## Given task
Reproduce word for word everything in the blog post below on birthing a dream, from "I’d been searching" down to "doom that’s descending.".

## Source passage
+++
Birthing a Dream | Part 1 of 2
God must be laughing right now. Not at me, but with me. It finally happened.
I’d been searching for my ‘today’ dream for a several weeks. To no avail. Then I found it—right under my nose!
Am I chagrined? No. I’m ecstatic! I learned something about myself. This dream has been growing in me for at least 15 years. Maybe that’s what carried me through the last demanding years of my professional life.
One week ago – 19 October 2014
I’m in the middle of writing a poem. I know what I want to convey. I just can’t find a way through the gloom and doom that’s descending.
I thought of St. Thomas Aquinas and something he said near the end of his life. He looked back at all the words he had written and pronounced his assessment: Straw. Nothing but straw. A pile of insubstantial stuff to be burned in the fire. Not gold or silver or diamonds or even useful thoughts. Just straw.
Something like that had its grip on me. I was already at my computer so I just kept writing. . .
Today I’m feeling kickback
The weight of voices and movements in me
that don’t want to go on with this blog.
A bit of self-pity, too.
Desire to be like other bloggers.
Desire to have a different life so I can tell a different story.
But I can’t!
This is what You allowed in my life.
I can’t say You gave it to me.
I don’t want to believe that.
But I can say You allowed it and what happened was real. . . .
[Missing right here, on purpose: two pages of truth laced with self-pity]
. . . .I think the fire is hot right now.
Do I need this?????? Old Soul, do I???????
Can anything good come of this eruption in me?
These floods that want to overcome me?
These earthquakes that de-center me?
If there’s good in this,
It’s that I want to become the best writer I can be.
I know I’m not there yet.
Is this part of getting there?
When will we be there?
I just want a sign.
I don’t need to know everything.
* * * * *
I put away my outpouring without reading it. Hours later, after a lovely long walk and supper, I read it. I was astonished. Near the end of the piece I found these words:
I want to become the best writer I can be.
+++
## Data segment
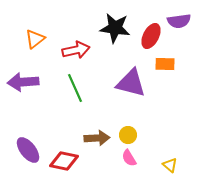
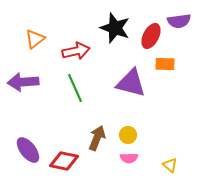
black star: rotated 12 degrees clockwise
red arrow: moved 1 px down
brown arrow: rotated 65 degrees counterclockwise
pink semicircle: rotated 60 degrees counterclockwise
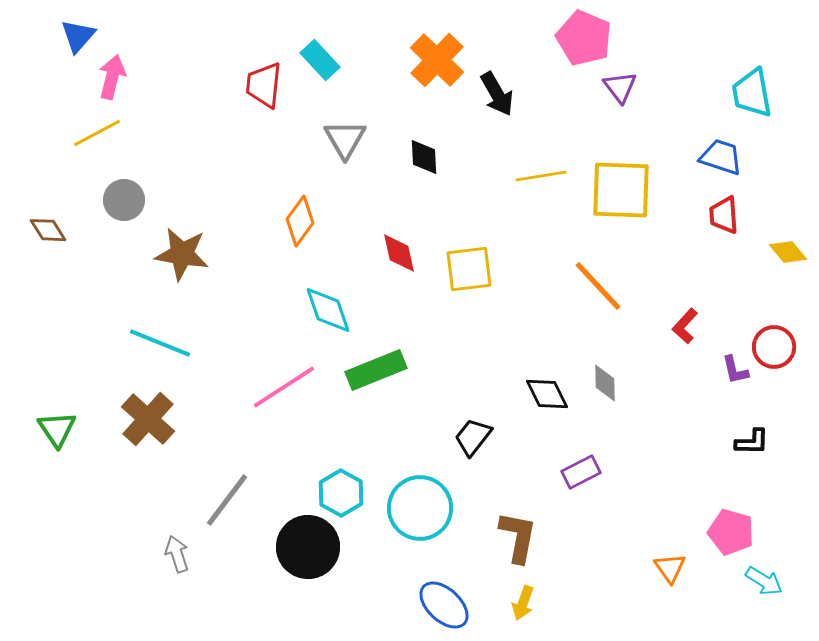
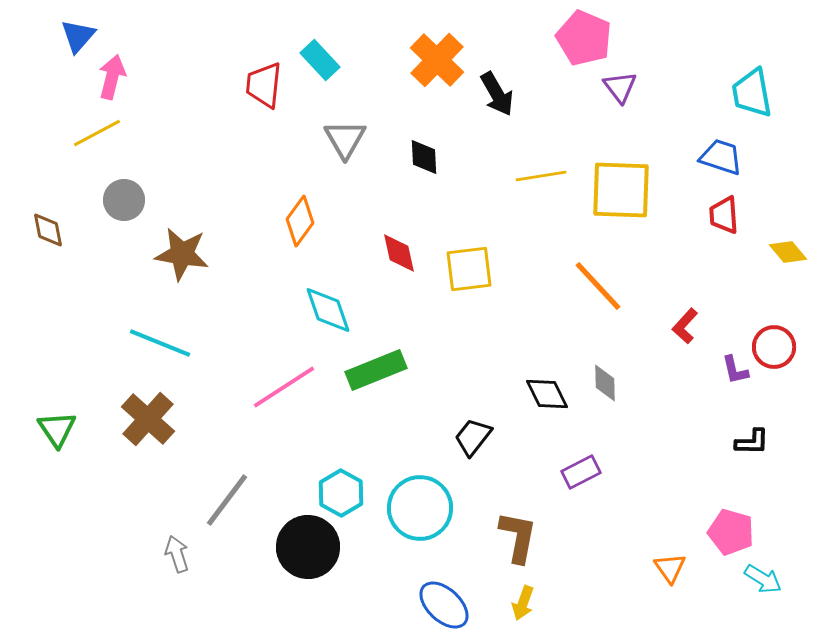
+++
## Exercise answer
I’d been searching for my ‘today’ dream for a several weeks. To no avail. Then I found it—right under my nose!
Am I chagrined? No. I’m ecstatic! I learned something about myself. This dream has been growing in me for at least 15 years. Maybe that’s what carried me through the last demanding years of my professional life.
One week ago – 19 October 2014
I’m in the middle of writing a poem. I know what I want to convey. I just can’t find a way through the gloom and doom that’s descending.